Ich darf für meinen Selbstfürsorge egoistisch werden und sein und die stetige Verantwortung für andere an sie zurückgeben. Nicht mehr „Ja“ sagen, wenn ich „Nein“ denke. Auch das ist ein Prozess.
Meine Depressionen und der Rückzug in mein inneres Haus gehören zum Entzug und sind hoffentlich nur Episoden. (Aktuell verschließe ich mich in mir wie eine Auster und schaffe soziale Oberflächlichkeit nur schwer.)

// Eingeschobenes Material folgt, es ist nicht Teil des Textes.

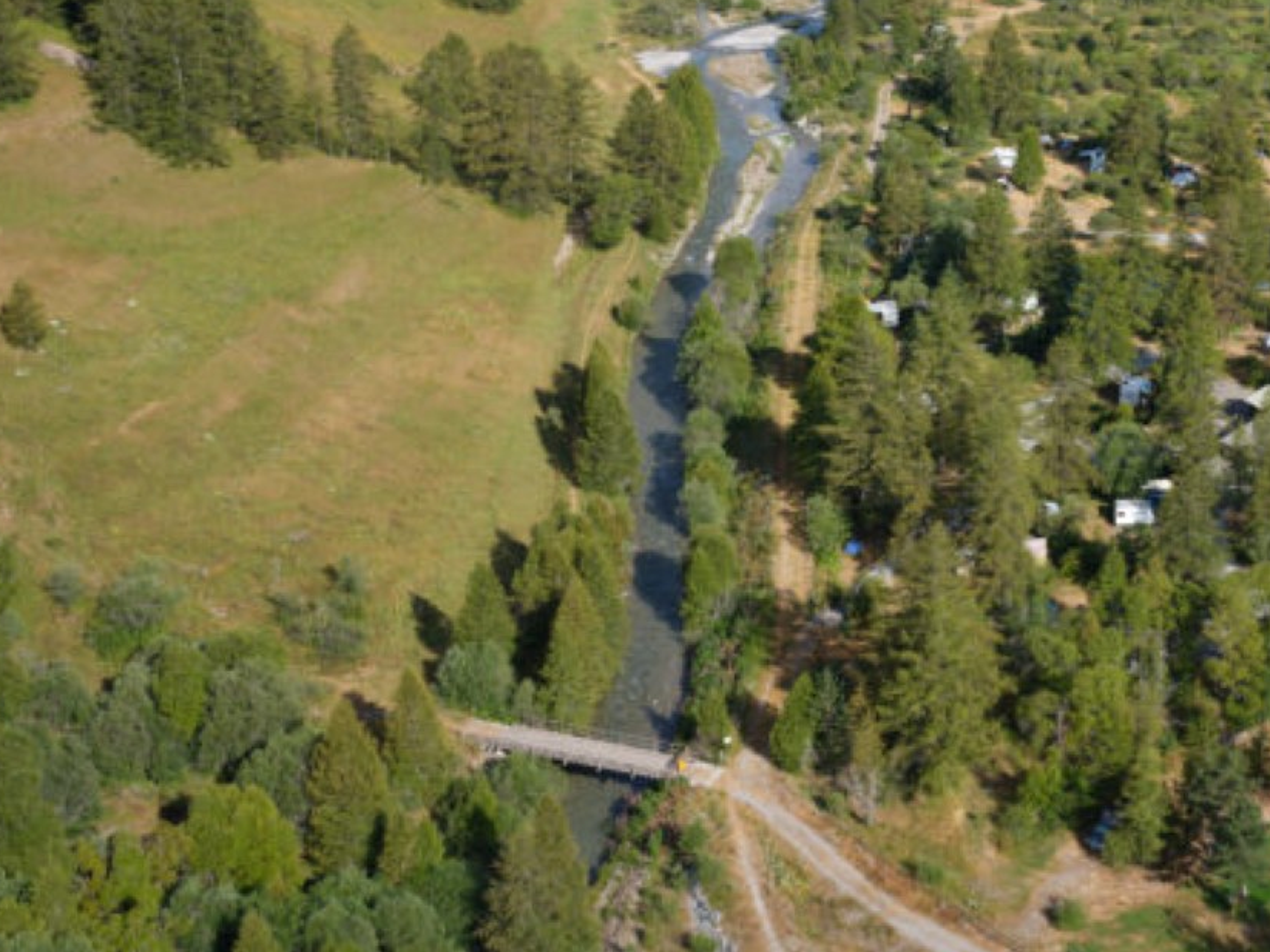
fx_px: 2311
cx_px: 1091
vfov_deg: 23.2
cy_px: 330
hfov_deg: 29.7
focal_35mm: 63
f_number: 8
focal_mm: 45
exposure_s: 1/200
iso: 125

„Da draußen“ weiß beinahe niemand von meiner Sucht, nicht einmal mein Partner, und das ist irre anstrengend, den Weg ohne Alkohol mit einem mühsam angeknipsten Alltagslächeln zu bewältigen. Aber: Nüchternheit (unabhängig von psychoaktiven Substanzen) ist die Fähigkeit, friedvoll, freudvoll und behaglich mit sich selbst leben zu können“. Das ist Nüchternheit. (Zitat aus dem Buch „Eine neue Brille”). Das ist mein Ziel.

Und eines, das Wichtigste für mich, habe ich auch schon gewonnen: Ich fühle seit meiner trockenen Zeit diesen unerträglichen Selbsthass nicht mehr.

Danke fürs Lesen. Ich wünsche uns viel Kraft und Liebe und Mut. Kommt zuversichtlich und gesund in das neue Jahr.